Even after accounting for a wide range of micro and macro variables, the authors can only account for between 13 and 16 per cent of the variation in project outcomes.
Moreover, while they find that some of their explanatory variables have a partial correlation with project outcomes, their results may be clouded by the fact that these variables might themselves be responding to unobserved project-level factors that matter to project outcomes. The authors themselves conclude that only a small part of the very substantial (80%) project-level variation in outcomes can be attributed to the variables that they analysed.
What does this mean? If none of the conventional variables highlighted above have a major impact on project performance, what does? The authors suggest that there are critical but unmeasurable, ‘human factors’ which drive project outcomes.
When the external environment that a program is sitting within changes, whether that be political shifts or changes to the needs or another factor, there will of course be the requirement to restructure or divert from the original design. Over time, in engaging more deeply with stakeholders and partners, learning should emerge which can feed into improvements for a program. For ‘successful’ programs that effectively deliver against an original design and don’t evolve over time, I wonder whether there are missed opportunities to achieve even greater impact and stronger outcomes. Restructuring might be more the symptom/visual cue, but not necessarily the cause of improvements in effectiveness- I would question if restructuring per se creates better-than-average performing projects, or whether that’s more attributable to teams capturing learning from a program throughout implementation, which in some cases is reflected through a program restructuring or complete program redesign. Perhaps that’s one of the reasons why the author’s found the outcomes were only partly attributable to the variables assessed. There is a need to look at things more holistically and contextually.

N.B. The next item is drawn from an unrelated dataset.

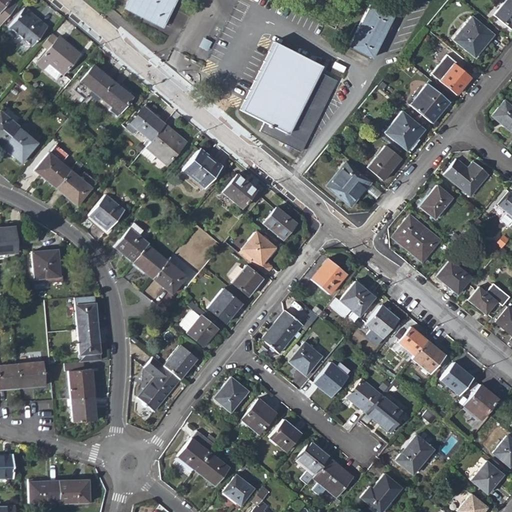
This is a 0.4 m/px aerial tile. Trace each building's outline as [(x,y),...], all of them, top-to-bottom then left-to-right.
[(0,0),(0,23),(15,5),(8,0),(0,0)] [(126,0),(122,9),(161,28),(174,0),(126,0)] [(511,0),(504,0),(492,15),(508,29),(511,24),(511,0)] [(367,5),(347,46),(370,57),(389,16),(367,5)] [(23,8),(7,28),(29,46),(45,26),(23,8)] [(469,17),(450,40),(469,56),(477,47),(479,49),(491,35),(469,17)] [(55,37),(50,33),(40,45),(45,49),(34,63),(42,69),(47,63),(58,73),(60,74),(78,53),(57,35),(55,37)] [(208,50),(213,41),(204,36),(199,45),(208,50)] [(273,41),(238,111),(262,123),(258,132),(301,153),(328,99),(337,81),(319,71),(322,66),(298,53),(273,41)] [(58,73),(47,63),(42,69),(54,78),(58,73)] [(86,93),(94,101),(96,97),(110,79),(92,64),(77,82),(88,90),(86,93)] [(451,64),(437,81),(454,96),(468,78),(451,64)] [(13,81),(19,86),(23,82),(17,77),(13,81)] [(130,96),(110,79),(96,97),(115,113),(130,96)] [(423,84),(406,105),(428,123),(445,102),(423,84)] [(511,108),(503,101),(491,116),(500,123),(498,124),(511,135),(511,108)] [(132,129),(148,142),(163,123),(141,105),(123,127),(128,132),(132,129)] [(0,147),(16,128),(17,126),(0,112),(0,147)] [(399,112),(382,131),(404,149),(420,129),(399,112)] [(183,140),(163,123),(148,142),(139,153),(149,162),(154,157),(163,165),(183,140)] [(36,144),(16,128),(0,147),(19,164),(36,144)] [(32,170),(54,188),(68,170),(60,163),(66,155),(54,145),(47,153),(46,152),(32,170)] [(382,147),(364,168),(379,180),(397,158),(382,147)] [(199,148),(180,170),(201,188),(219,166),(209,158),(210,157),(199,148)] [(454,160),(441,175),(468,197),(486,175),(470,162),(466,168),(454,160)] [(339,172),(326,189),(348,207),(367,183),(343,163),(337,170),(339,172)] [(89,187),(68,170),(54,188),(74,205),(89,187)] [(235,173),(219,192),(238,208),(254,189),(235,173)] [(434,185),(417,206),(432,219),(449,198),(434,185)] [(511,197),(505,192),(494,205),(511,219),(511,197)] [(103,194),(86,215),(105,231),(122,210),(103,194)] [(274,206),(260,223),(280,239),(294,221),(274,206)] [(408,216),(393,234),(404,243),(400,247),(420,263),(438,240),(408,216)] [(127,227),(137,235),(141,231),(131,222),(127,227)] [(14,226),(0,227),(0,253),(16,252),(14,226)] [(111,246),(130,262),(144,245),(146,243),(137,235),(127,227),(111,246)] [(36,231),(22,233),(22,241),(36,239),(36,231)] [(482,237),(475,231),(472,234),(480,240),(482,237)] [(253,232),(235,252),(262,274),(268,268),(261,262),(272,248),(253,232)] [(389,238),(400,247),(404,243),(393,234),(389,238)] [(216,235),(212,239),(219,245),(222,241),(223,240),(216,235)] [(495,243),(500,248),(506,241),(500,237),(495,243)] [(164,261),(144,245),(130,262),(129,263),(150,279),(164,261)] [(32,250),(33,276),(59,274),(56,248),(32,250)] [(325,258),(309,277),(328,294),(344,274),(325,258)] [(448,260),(434,276),(456,294),(469,277),(448,260)] [(183,276),(164,261),(150,279),(168,293),(183,276)] [(243,265),(229,282),(246,295),(260,278),(243,265)] [(353,281),(336,300),(357,317),(373,298),(353,281)] [(477,287),(467,299),(484,314),(494,301),(477,287)] [(220,289),(205,307),(223,323),(239,304),(220,289)] [(72,295),(75,329),(96,327),(93,293),(72,295)] [(379,305),(364,323),(380,337),(395,318),(379,305)] [(511,311),(505,306),(493,321),(511,336),(511,311)] [(201,346),(215,329),(198,314),(197,315),(190,310),(188,310),(178,323),(178,326),(184,331),(184,332),(201,346)] [(283,310),(260,338),(277,353),(301,324),(283,310)] [(395,342),(411,355),(425,339),(409,326),(395,342)] [(75,329),(78,362),(80,362),(99,360),(96,327),(75,329)] [(443,354),(425,339),(411,355),(409,358),(427,373),(443,354)] [(303,342),(286,361),(304,375),(319,355),(303,342)] [(177,345),(161,365),(178,378),(193,358),(177,345)] [(151,411),(178,378),(161,365),(151,356),(141,368),(152,377),(135,397),(151,411)] [(40,361),(16,364),(18,387),(42,385),(40,361)] [(66,363),(67,370),(81,369),(80,362),(78,362),(66,363)] [(328,362),(312,382),(329,395),(345,376),(328,362)] [(451,362),(437,379),(455,394),(470,377),(451,362)] [(16,364),(0,365),(0,388),(18,387),(16,364)] [(67,370),(70,397),(92,395),(90,368),(81,369),(67,370)] [(229,375),(211,397),(228,412),(246,389),(229,375)] [(343,398),(363,413),(379,394),(360,378),(343,398)] [(478,384),(460,406),(478,419),(495,398),(478,384)] [(403,413),(379,394),(363,413),(386,432),(403,413)] [(94,420),(92,395),(70,397),(72,421),(94,420)] [(256,398),(239,420),(256,434),(273,412),(256,398)] [(282,419),(267,437),(284,451),(299,433),(282,419)] [(176,455),(193,469),(208,450),(221,434),(219,432),(214,439),(208,434),(206,437),(196,430),(176,455)] [(413,434),(392,460),(409,474),(430,448),(413,434)] [(511,443),(503,436),(490,452),(508,467),(511,461),(511,443)] [(299,478),(306,483),(310,478),(327,458),(308,442),(295,458),(307,468),(299,478)] [(228,466),(208,450),(193,469),(213,485),(228,466)] [(0,454),(0,475),(11,475),(10,454),(0,454)] [(350,477),(327,458),(310,478),(316,483),(310,490),(318,496),(324,489),(334,497),(350,477)] [(484,462),(468,481),(485,495),(500,476),(484,462)] [(366,486),(357,497),(375,511),(378,511),(397,488),(382,474),(369,489),(366,486)] [(235,475),(219,496),(230,505),(233,502),(238,506),(253,488),(235,475)] [(86,478),(57,480),(57,501),(57,503),(87,502),(86,478)] [(28,503),(57,501),(57,480),(27,481),(28,503)] [(261,486),(260,488),(249,501),(254,506),(249,511),(263,511),(262,510),(264,507),(259,502),(265,494),(267,491),(261,486)] [(468,495),(454,511),(455,511),(480,511),(484,508),(468,495)]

Indeed, I think this is a rather long winded way of saying what we already know and that is good people make for good projects. It would be interesting to see how flexibility and changes to frameworks have changed over time and how that may have affected outcomes,
Not clear what the “new evidence” is. That a “restructured program would perform better than one not restructured? Many projects undergo restructuring during implementation exactly to manage performance. Projects that are on track fortunately don’t need restructuring; so suggesting that restructured projects are likely to perform better is like saying that projects on track are more likely to fail. Then the revolutionary finding about the negative correlation between the cost of project design and supervision and project outcomes, which suggests that the lower this cost the higher the outcomes. Not only is this counter-intuitive, it also contradicts elementary principles of project design and management.